Sapporo Agricultural College

University of California, Berkeley
Doctoral advisor Peter Marler[1]
Doctoral students Lawrence C. Katz[1]
Notable awards International Prize for Biology (1990)
Gruber Prize in Neuroscience (2005)
Yamashina Award(2014)

Masakazu "Mark" Konishi (小西 正一, Konishi Masakazu, born 17 February 1933) is a Japanese neurobiologist, known for his research on prey capture auditory systems of barn owls and singing in songbirds.[2]

Life

After growing up in wartime Kyoto, Konishi moved to study at Sapporo Agricultural College, Hokkaido University.

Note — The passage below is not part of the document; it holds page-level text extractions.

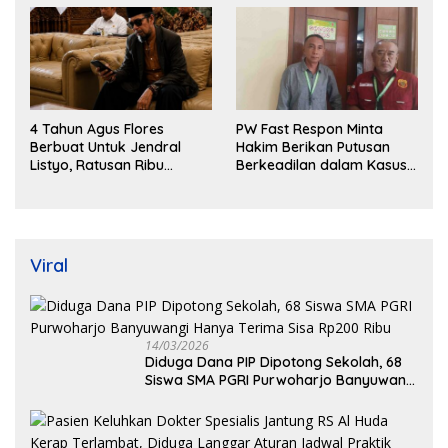
4 Tahun Agus Flores
PW Fast Respon Minta
Berbuat Untuk Jendral
Hakim Berikan Putusan
Listyo, Ratusan Ribu
Berkeadilan dalam Kasus
Masyarakat Dihadirkan
Penganiayaan Nova
Dilapangan
Viral
14/03/2026
Diduga Dana PIP Dipotong Sekolah, 68
Siswa SMA PGRI Purwoharjo Banyuwangi
Hanya Terima Sisa Rp200 Ribu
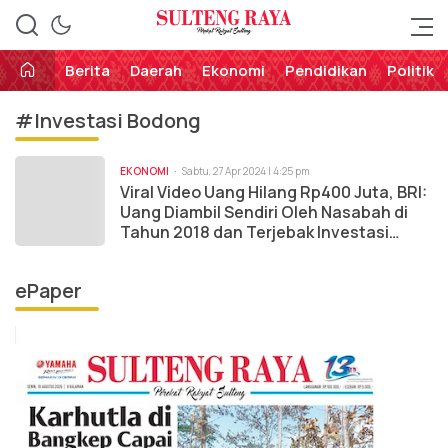
Perekat Rakyat Sulteng
Sulteng Raya
Berita
Daerah
Ekonomi
Pendidikan
Politik
#Investasi Bodong
EKONOMI
Sabtu, 27 Apr 2024 | 4:25 pm
Viral Video Uang Hilang Rp400 Juta, BRI:
Uang Diambil Sendiri Oleh Nasabah di
Tahun 2018 dan Terjebak Investasi
Bodong
ePaper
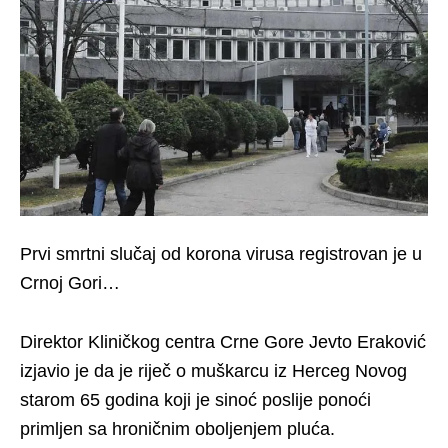
Prvi smrtni slučaj od korona virusa registrovan je u
Crnoj Gori…
Direktor Kliničkog centra Crne Gore Jevto Eraković
izjavio je da je riječ o muškarcu iz Herceg Novog
starom 65 godina koji je sinoć poslije ponoći
primljen sa hroničnim oboljenjem pluća.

Konishi studied for his doctoral thesis on properties of birdsong under Peter Robert Marler at University of California, Berkeley. He was elected to the National Academy of Sciences (USA) in 1985. The NAS membership directory notes that "Konishi is a world leader in linking ethology and neurophysiology. He has shown the crucial role of auditory feedback in bird songs, has elucidated the role of sound frequency and spatial characteristics in auditory localization by barn owl, and has discovered the role of hormones in early differentiation of vocal control areas in the male avian brain."[3]